— begin AVAILABLE DATA —

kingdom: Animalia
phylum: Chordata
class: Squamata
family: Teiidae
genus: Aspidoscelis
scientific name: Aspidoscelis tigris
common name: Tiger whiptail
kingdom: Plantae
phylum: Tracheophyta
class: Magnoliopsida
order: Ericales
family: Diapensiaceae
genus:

— end AVAILABLE DATA —

## EXERCISE
Copy the items from the line with "family: Teiidae" through the end, renaming "common name" to "vernacular name" and leaving everything else unchanged.

## CORRECT OUTPUT
family: Teiidae
genus: Aspidoscelis
scientific name: Aspidoscelis tigris
vernacular name: Tiger whiptail
kingdom: Plantae
phylum: Tracheophyta
class: Magnoliopsida
order: Ericales
family: Diapensiaceae
genus:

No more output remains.